NAME___________________________    TAXPAYER IDENTIFICATION NO._________________

 

The level of importance of each factor (and the questions listed under each) depend on the unique facts and circumstances that underlie each client situation. Furthermore, the courts and the IRS might consider other factors in determining whether compensation is reasonable

 

“Yes” answers tend to indicate reasonable levels of compensation.

“No” answers do not automatically mean that compensation is excessive.

 

1. Character and Condition of Corporation:

  • Are financial ratios favorable?
  • Are sales and profits stable or growing?
  • Does the company prosper in a highly competitive industry?
  • Does the company prosper in poor economic or industry conditions?
  • Is the business complex or highly specialized?
  • Have significant investments been made in company assets during the year(s) in question?

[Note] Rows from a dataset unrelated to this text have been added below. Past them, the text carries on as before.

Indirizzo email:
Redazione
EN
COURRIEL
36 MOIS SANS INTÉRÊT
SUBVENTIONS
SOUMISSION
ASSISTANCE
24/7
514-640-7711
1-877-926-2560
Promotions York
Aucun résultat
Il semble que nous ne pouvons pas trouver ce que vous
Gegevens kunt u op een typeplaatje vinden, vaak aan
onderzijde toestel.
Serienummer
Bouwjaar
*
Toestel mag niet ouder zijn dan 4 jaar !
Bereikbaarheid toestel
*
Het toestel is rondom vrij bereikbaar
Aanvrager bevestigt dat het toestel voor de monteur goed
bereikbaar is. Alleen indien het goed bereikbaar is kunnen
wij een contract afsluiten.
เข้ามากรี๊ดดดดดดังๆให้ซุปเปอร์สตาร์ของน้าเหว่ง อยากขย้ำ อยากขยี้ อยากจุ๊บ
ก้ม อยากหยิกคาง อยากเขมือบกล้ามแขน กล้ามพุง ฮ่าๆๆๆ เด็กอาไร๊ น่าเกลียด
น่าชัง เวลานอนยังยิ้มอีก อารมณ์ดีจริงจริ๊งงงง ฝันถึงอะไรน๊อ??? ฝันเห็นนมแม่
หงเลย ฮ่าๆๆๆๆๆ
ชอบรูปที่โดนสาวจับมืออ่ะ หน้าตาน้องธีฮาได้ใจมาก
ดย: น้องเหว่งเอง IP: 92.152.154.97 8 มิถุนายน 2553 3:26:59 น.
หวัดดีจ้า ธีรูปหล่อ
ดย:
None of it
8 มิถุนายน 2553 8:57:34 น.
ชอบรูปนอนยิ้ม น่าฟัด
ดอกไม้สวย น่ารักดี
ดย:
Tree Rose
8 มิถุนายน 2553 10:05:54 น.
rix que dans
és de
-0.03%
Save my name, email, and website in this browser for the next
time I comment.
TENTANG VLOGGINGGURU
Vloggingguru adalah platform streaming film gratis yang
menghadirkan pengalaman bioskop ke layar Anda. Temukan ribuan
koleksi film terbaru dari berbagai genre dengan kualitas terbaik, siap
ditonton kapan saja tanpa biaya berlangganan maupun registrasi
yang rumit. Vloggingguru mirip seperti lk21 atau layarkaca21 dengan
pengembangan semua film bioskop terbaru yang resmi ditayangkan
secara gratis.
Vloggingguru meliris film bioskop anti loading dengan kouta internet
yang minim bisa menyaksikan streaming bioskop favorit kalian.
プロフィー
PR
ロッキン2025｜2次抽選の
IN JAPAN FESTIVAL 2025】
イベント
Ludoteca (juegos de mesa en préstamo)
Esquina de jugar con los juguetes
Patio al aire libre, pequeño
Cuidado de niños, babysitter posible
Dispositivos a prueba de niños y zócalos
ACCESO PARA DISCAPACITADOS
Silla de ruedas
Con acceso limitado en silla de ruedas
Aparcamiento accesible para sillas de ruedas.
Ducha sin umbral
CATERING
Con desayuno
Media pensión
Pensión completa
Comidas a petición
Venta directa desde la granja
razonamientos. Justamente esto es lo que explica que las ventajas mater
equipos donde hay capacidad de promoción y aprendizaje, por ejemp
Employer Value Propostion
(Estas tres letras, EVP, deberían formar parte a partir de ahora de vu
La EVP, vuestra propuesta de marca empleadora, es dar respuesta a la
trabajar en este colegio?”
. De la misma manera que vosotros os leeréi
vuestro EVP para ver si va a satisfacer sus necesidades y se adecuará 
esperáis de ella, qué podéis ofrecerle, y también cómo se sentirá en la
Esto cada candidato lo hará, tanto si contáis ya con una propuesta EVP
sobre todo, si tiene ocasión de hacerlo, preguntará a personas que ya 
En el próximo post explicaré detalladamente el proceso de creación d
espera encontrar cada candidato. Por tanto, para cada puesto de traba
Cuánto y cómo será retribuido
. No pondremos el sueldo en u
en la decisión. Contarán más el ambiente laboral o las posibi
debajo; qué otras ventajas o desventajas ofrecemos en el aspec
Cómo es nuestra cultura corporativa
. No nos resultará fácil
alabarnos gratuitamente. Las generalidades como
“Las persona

2. Roles of Employee-Shareholders:

  • Do they possess unique technical, marketing, or innovation skills, etc. that would be difficult to replace?
  • Have they made identifiable contributions to the success of the company?
  • Would the business flounder without them?
  • Do they have heavy experience in the industry?
  • Do they work long hours and have heavy workloads?
  • Do they have high levels of education or specialized training?
  • Do they handle diverse aspects of the business?
  • Do they have excellent decision-making and strategic planning skills?
  • Do they have long lengths of service which demonstrate loyalty and commitment?
  • Do they operate with low levels of staff support?
  • Do they have low levels of other fringe benefits?

 

3. Internal Consistency in Establishing Compensation Levels:

  • Does the company have a compensation policy that can be documented and that has been followed consistently over the years?
  • Are there some similarities to how compensation or bonuses of other employees are determined?
  • Is compensation clearly related to company results and not just enough to “zero out” taxable income?

 

6. Comparative Compensation Levels for Other Businesses:

  • Are compensation levels reasonable in comparison to what employees of similar businesses receive for  like duties?
  • Does the employee-shareholder in effect perform the duties of several positions (CFO, marketing director, personnel manager, etc.) for one salary?
  • Is the business itself or the role of the individual so unique that comparisons with other companies are difficult or impossible?
  • Are the quality and/or quantity of services provided by the employee shareholder clearly exceptional—as evidenced by the performance of the company as a whole?

 

5. Conflicts of Interest in Setting Compensation Levels:

  • Is it clear that compensation levels are not simply tied to stock ownership?
  • Have dividends been paid in the years in question? (Absence of dividends is not in itself evidence of excessive compensation.)
  • If dividends alone do not provide a significant return on investment, would a hypothetical independent investor be satisfied with the return on equity or growth in value of the company?